Stop Doing OLAP In Your OLTP Database


You built this table. I know you did. I’ve seen it in your code reviews for the last two decades.

You’re tracking history. You’re being responsible. This is mature engineering. You’re not just clobbering the price when it changes, you’re keeping a record. Business requirement fulfilled. Future you will thank past you. Auditors will smile. Your manager will be impressed.

Maybe you even created a stored procedure for tracking prices. In the running for that lead developer promotion, aren’t you? Of course, you need to block direct inserts and updates on the product_prices table. You remembered that, yes? Or is everyone logging into your database as postgres?

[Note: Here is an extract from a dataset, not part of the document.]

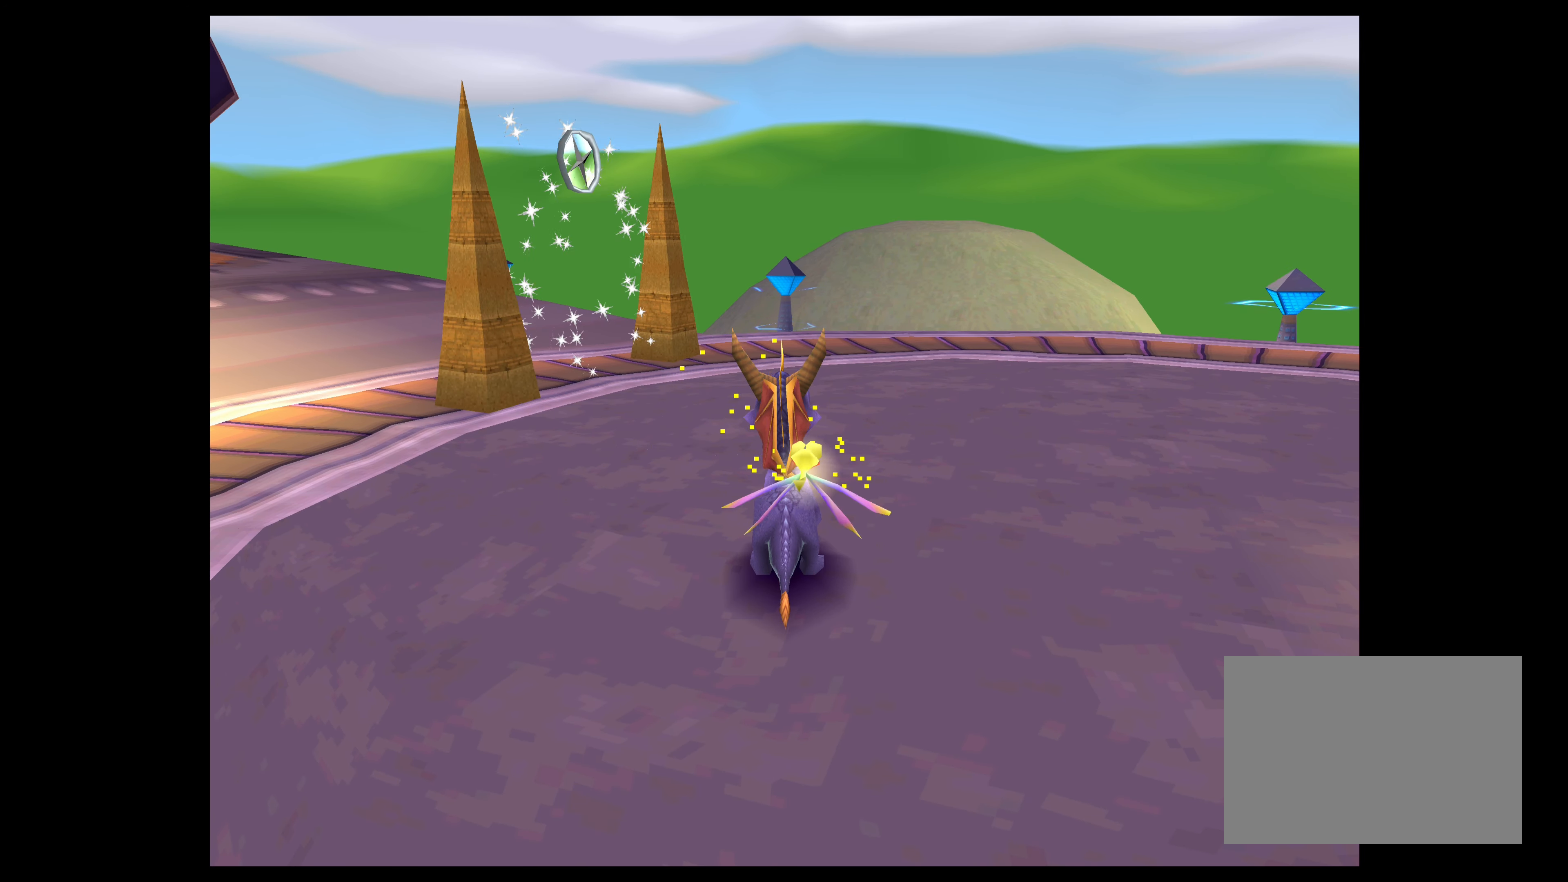
{"buttons": [], "left_stick": "center", "right_stick": "center", "events": []}
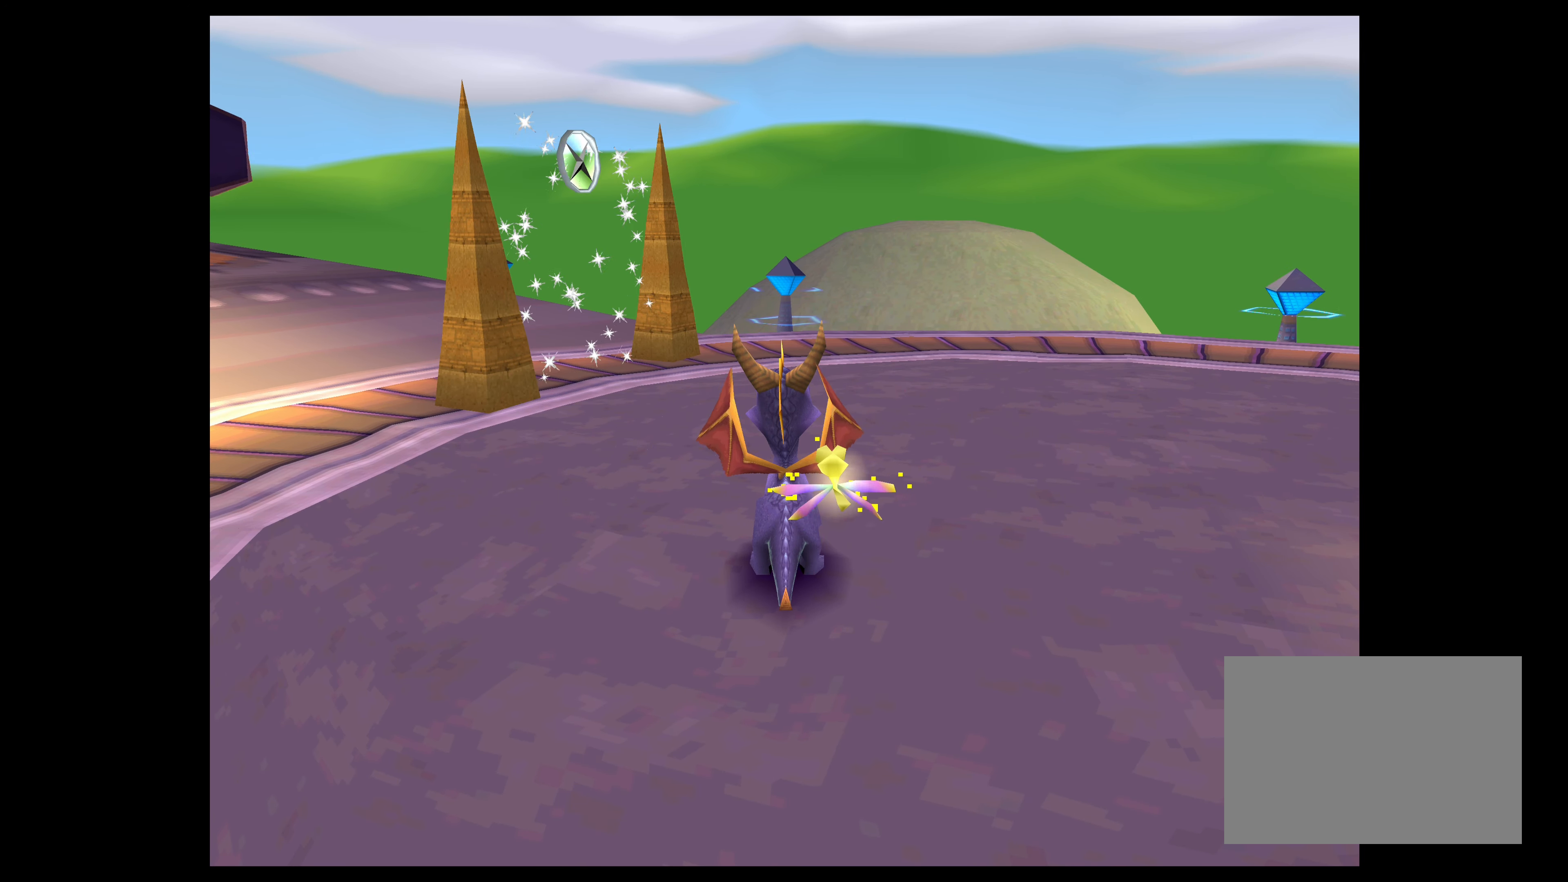
{"buttons": [], "left_stick": "center", "right_stick": "center", "events": []}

CREATE OR REPLACE PROCEDURE set_product_price(
    p_product_id    INT,
    p_price         DECIMAL,
    p_starts_at     TIMESTAMP
)
LANGUAGE plpgsql
AS $$
BEGIN
    UPDATE product_prices
    SET ends_at = p_starts_at
    WHERE 1 = 1
        AND product_id = p_product_id
        AND ends_at = '9999-12-31 23:59:59.999';

    INSERT INTO product_prices (
        product_id,
        price,
        starts_at,
        ends_at
    )
    VALUES (
        p_product_id,
        p_price,
        p_starts_at,
        '9999-12-31 23:59:59.999'
    );

    COMMIT;
END;
$$;

It’s wrong. Not wrong the way your normalization schema was wrong. It’s wrong the way a Swiss Army knife is wrong when you need a chef’s knife. It will cut things. It will just cut them worse, slower, and you look like you don’t know what you’re doing.

OLTP and OLAP are not the same thing

Be precise. This is one of those things that actually matters.

OLTP (Online Transaction Processing) answers the question: What is true right now? It’s your production database, serving live traffic. When a customer adds something to their cart, your app needs to know the current price. Fast. Every response served hot in single-digit milliseconds. Deterministic. One answer.

OLAP (Online Analytical Processing) answers the question: What was true at some point, and how has it changed over time? It’s your data warehouse, serving reports and dashboards. When your finance team needs to know how a price has moved over the last two years, they want history. You’ve got time. Start the report generation, kick off a cube build, and go get a coffee.

Two questions. Two shapes of query. Two completely different access patterns.

That starts_at / ends_at pattern you’re using? That’s a Slowly Changing Dimension (Type 2). You’re describing a data warehouse. The people who invented it were not thinking about serving live application requests. They were thinking about analytical queries over historical time.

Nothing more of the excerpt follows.